Евразийский союз в постглобальном мире
И этот потенциал не так уж и слаб, учитывая все обстоятельства последних 25 лет. Но самое главное – он дает возможность решить несколько задач, которые будут полезными странам постсоветской Евразии в процессе формирования «новой многополярности»:
• Возможность ограждения себя от избыточного импорта. Как бы мы ни ругали ЕАЭС за увлечение вопросами регулирования торговли между странами-членами, но по факту мы получили «спящий» (то есть тот, который может быть задействован в случае кризиса) рестриктивный торговый блок. Такой потенциал будет совсем нелишним в условиях неизбежной перестройки мировых рынков сбыта и локализации производства в рамках «четвертой промышленной революции» и регионализации целого ряда рынков, не исключая и рынок продовольствия.
• Защита финансовой системы стран региона. Формирование многополярного мира неизбежно приведет к возникновению финансово-инвестиционной турбулентности, включая и обнуление многих финансовых обязательств.
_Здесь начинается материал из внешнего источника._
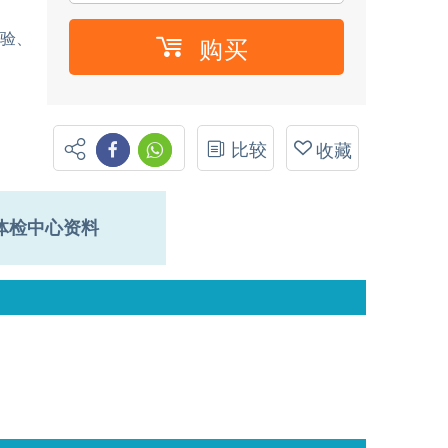
试验、
购买
比较
收藏
体检中心资料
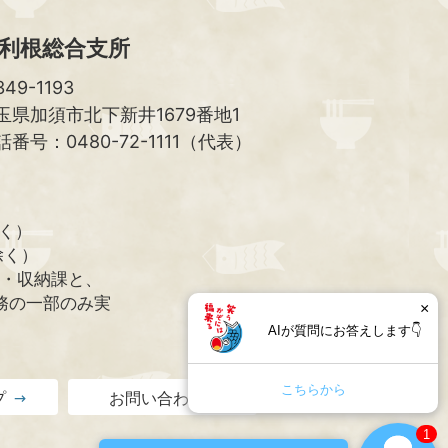
利根総合支所
49-1193
玉県加須市北下新井1679番地1
話番号：0480-72-1111（代表）
除く）
除く）
課・収納課と、
務の一部のみ実
×
AIが質問にお答えします👇
こちらから
プ
お問い合わせ
1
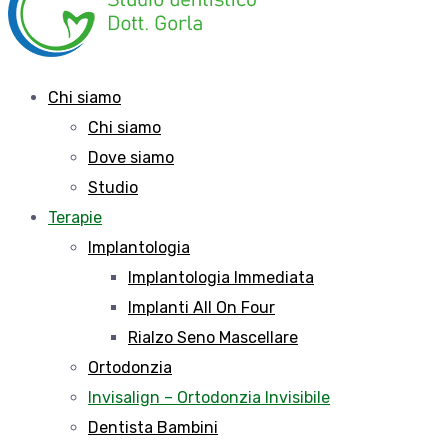
Chi siamo
Chi siamo
Dove siamo
Studio
Terapie
Implantologia
Implantologia Immediata
Implanti All On Four
Rialzo Seno Mascellare
Ortodonzia
Invisalign – Ortodonzia Invisibile
Dentista Bambini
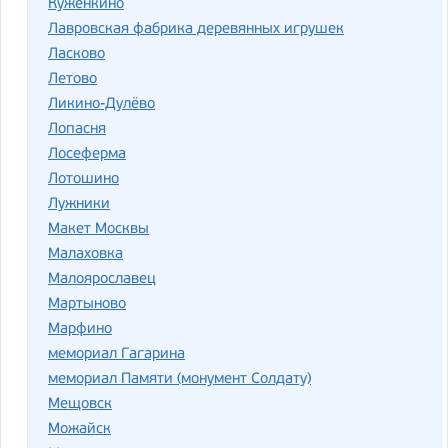
Куженкино
Лавровская фабрика деревянных игрушек
Ласково
Летово
Ликино-Дулёво
Лопасня
Лосеферма
Лотошино
Лужники
Макет Москвы
Малаховка
Малоярославец
Мартыново
Марфино
мемориал Гагарина
мемориал Памяти (монумент Солдату)
Мещовск
Можайск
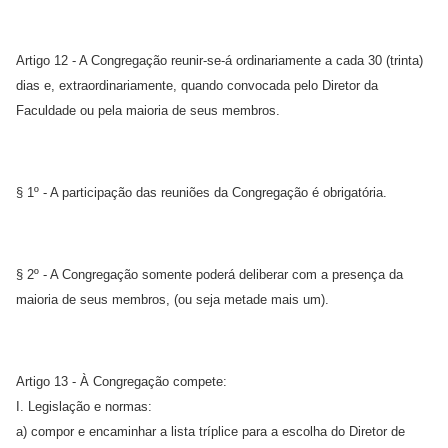
Artigo 12 - A Congregação reunir-se-á ordinariamente a cada 30 (trinta)
dias e, extraordinariamente, quando convocada pelo Diretor da
Faculdade ou pela maioria de seus membros.
§ 1º - A participação das reuniões da Congregação é obrigatória.
§ 2º - A Congregação somente poderá deliberar com a presença da
maioria de seus membros, (ou seja metade mais um).
Artigo 13 - À Congregação compete:
I. Legislação e normas:
a) compor e encaminhar a lista tríplice para a escolha do Diretor de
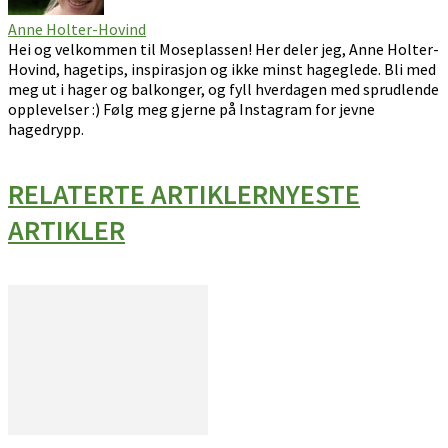
Anne Holter-Hovind
Hei og velkommen til Moseplassen! Her deler jeg, Anne Holter-
Hovind, hagetips, inspirasjon og ikke minst hageglede. Bli med
meg ut i hager og balkonger, og fyll hverdagen med sprudlende
opplevelser :) Følg meg gjerne på Instagram for jevne
hagedrypp.
RELATERTE ARTIKLER
NYESTE
ARTIKLER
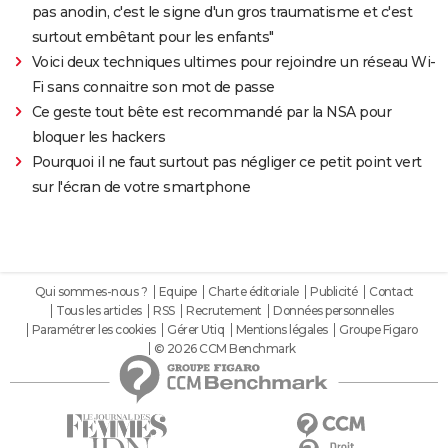
pas anodin, c'est le signe d'un gros traumatisme et c'est
surtout embêtant pour les enfants"
Voici deux techniques ultimes pour rejoindre un réseau Wi-
Fi sans connaitre son mot de passe
Ce geste tout bête est recommandé par la NSA pour
bloquer les hackers
Pourquoi il ne faut surtout pas négliger ce petit point vert
sur l'écran de votre smartphone
Qui sommes-nous ?
Equipe
Charte éditoriale
Publicité
Contact
Tous les articles
RSS
Recrutement
Données personnelles
Paramétrer les cookies
Gérer Utiq
Mentions légales
Groupe Figaro
© 2026 CCM Benchmark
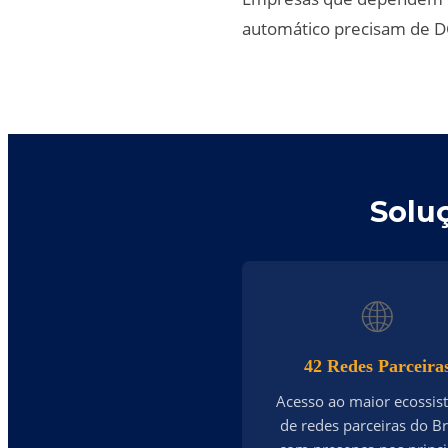
automático precisam de DC
Solu
🌐
42 Redes Parceira
Acesso ao maior ecossi
de redes parceiras do Bra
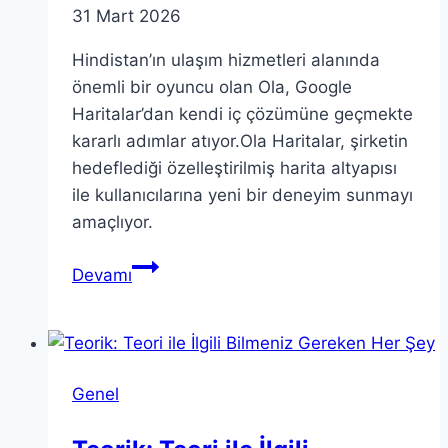
31 Mart 2026
Hindistan’ın ulaşım hizmetleri alanında
önemli bir oyuncu olan Ola, Google
Haritalar’dan kendi iç çözümüne geçmekte
kararlı adımlar atıyor.Ola Haritalar, şirketin
hedeflediği özelleştirilmiş harita altyapısı
ile kullanıcılarına yeni bir deneyim sunmayı
amaçlıyor.
Ola
Devamı
Haritalar:
Google
Haritalar’a
Alternatif
Genel
Yeni
Çözüm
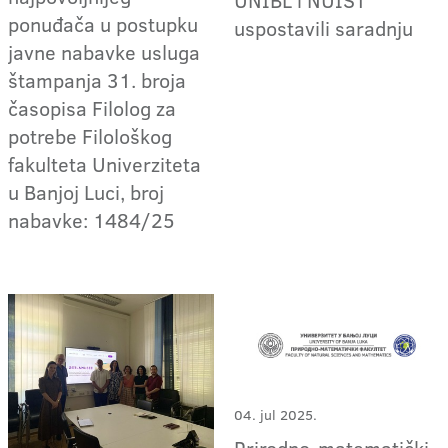
ponuđača u postupku
uspostavili saradnju
javne nabavke usluga
štampanja 31. broja
časopisa Filolog za
potrebe Filološkog
fakulteta Univerziteta
u Banjoj Luci, broj
nabavke: 1484/25
04. jul 2025.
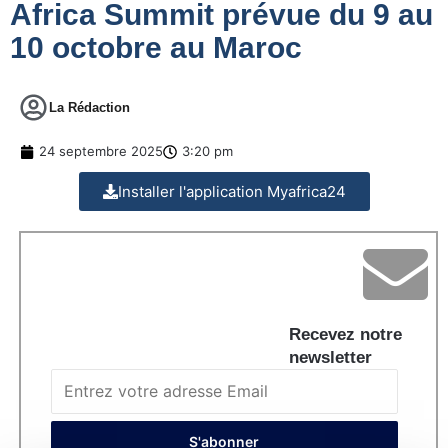
Africa Summit prévue du 9 au
10 octobre au Maroc
La Rédaction
24 septembre 2025
3:20 pm
Installer l'application Myafrica24
Recevez notre
newsletter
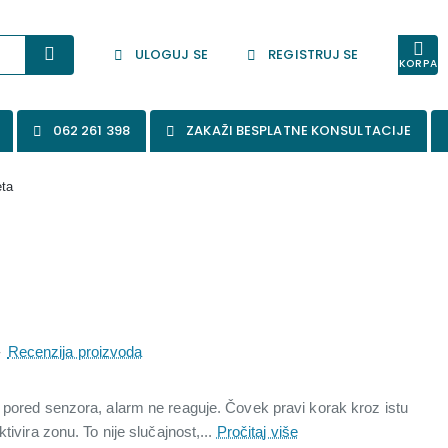
ULOGUJ SE
REGISTRUJ SE
KORPA
062 261 398
ZAKAŽI BESPLATNE KONSULTACIJE
eta
-
Recenzija proizvoda
 pored senzora, alarm ne reaguje. Čovek pravi korak kroz istu
tivira zonu. To nije slučajnost,...
Pročitaj više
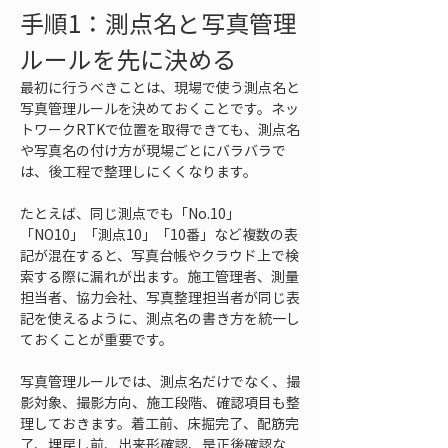
手順1：測点名と写真管理
ルールを先に決める
最初に行うべきことは、現場で使う測点名と
写真管理ルールを決めておくことです。ネッ
トワークRTKで位置を取得できても、測点名
や写真名の付け方が現場ごとにバラバラで
は、後工程で整理しにくくなります。
たとえば、同じ測点でも「No.10」
「NO10」「測点10」「10番」など複数の表
記が混在すると、写真台帳やクラウド上で検
索する際に漏れが出ます。施工管理者、測量
担当者、協力会社、写真整理担当者が同じ表
記を使えるように、測点名の書き方を統一し
ておくことが重要です。
写真管理ルールでは、測点名だけでなく、撮
影対象、撮影方向、施工段階、確認項目も整
理しておきます。着工前、床掘完了、配筋完
了、埋戻し前、出来形確認、是正後確認な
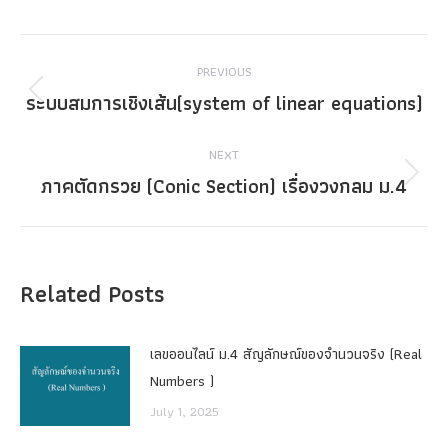
Post
PREVIOUS
navigation
ระบบสมการเชิงเส้น(system of linear equations)
Previous
post:
NEXT
ภาคตัดกรวย (Conic Section) เรื่องวงกลม ม.4
Next
post:
Related Posts
เลขออนไลน์ ม.4 สัญลักษณ์ของจำนวนจริง (Real
Numbers )
July 1, 2025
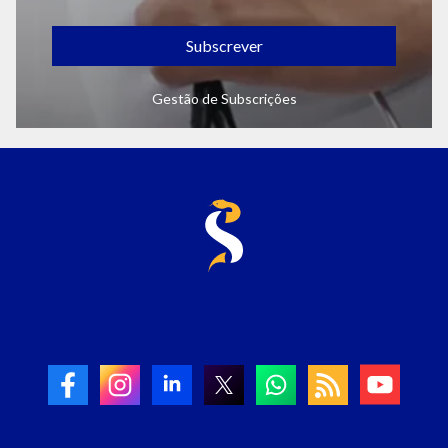
Subscrever
Gestão de Subscrições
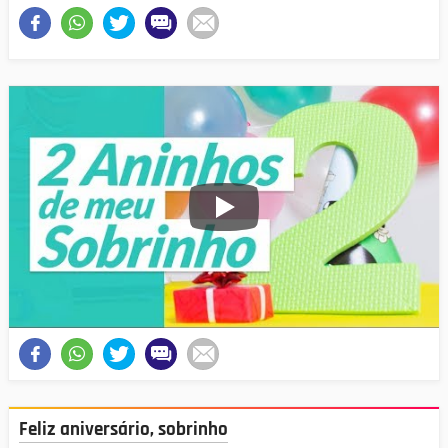
Feliz aniversário, sobrinho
Новой Евразии стоит продумать меры, чтобы обезопасить себя от наиболее жестких последствий такого развития ситуации. Естественно, это возможно только при условии согласованных действий. Механизмы ЕАЭС дают для этого все возможности.
• Возможность доминирования в отдельных отраслях, критических для мировой экономики. Пока это будут отрасли, связанные с переработкой сырья на втором и, в существенно меньшей степени, третьем переделе. Но и это уже немало, поскольку главный риск при нынешней модели формирования многополярности заключается в выпадении тех или иных регионов из глобальной экономической системы и инвестиционных потоков, превращении их в «лишние». Но такое точечное доминирование возможно только в рамках ЕАЭС и связанных с ним институтов и корпоративных структур.
• Возможность сохранения национального контроля над логистическими коридорами. Для государств Новой Евразии в процессе глобализации этот аспект является едва ли не первостепенным, особенно с учетом непредсказуемости процесса переконфигурации логистических маршрутов в результате четвертой промышленной революции. И ключевым инструментом управления этим риском может быть только если не единая, то как минимум скоординированная политика, возможности для которой уже созданы в рамках ЕАЭС. Для этого необходимо принять четкие политические решения.
ЕАЭС по своему политическому, да и экономическому потенциалу вполне может претендовать на то, чтобы стать основой коалиции, которая в будущем при определенных условиях может стать «полюсом силы» в новом постглобальном мире. Причем сохранив за пятью странами-основателями статус основных социально-экономических бенефициаров.
Что касается доминирования России в ЕАЭС, то оно является неизбежным фактором. Более того, вероятно, степень этого доминирования в обозримом будущем усилится в силу выстраивания в России новой инфраструктуры внешнеэкономических связей и опережающего – по сравнению с большинством других стран ЕАЭС – развития процессов новой индустриализации. Но страны ЕАЭС в отношениях с Россией могут, как минимум, претендовать на «блокирующий пакет» в том, что касается встраивания в новые глобальные экономические системы. А это уже немало, с учетом того, что перемены в мировой экономике могут оказаться весьма бурными и болезненными. И пережить этот бурный период в ожидании грядущего «светлого будущего» стоит все же вместе.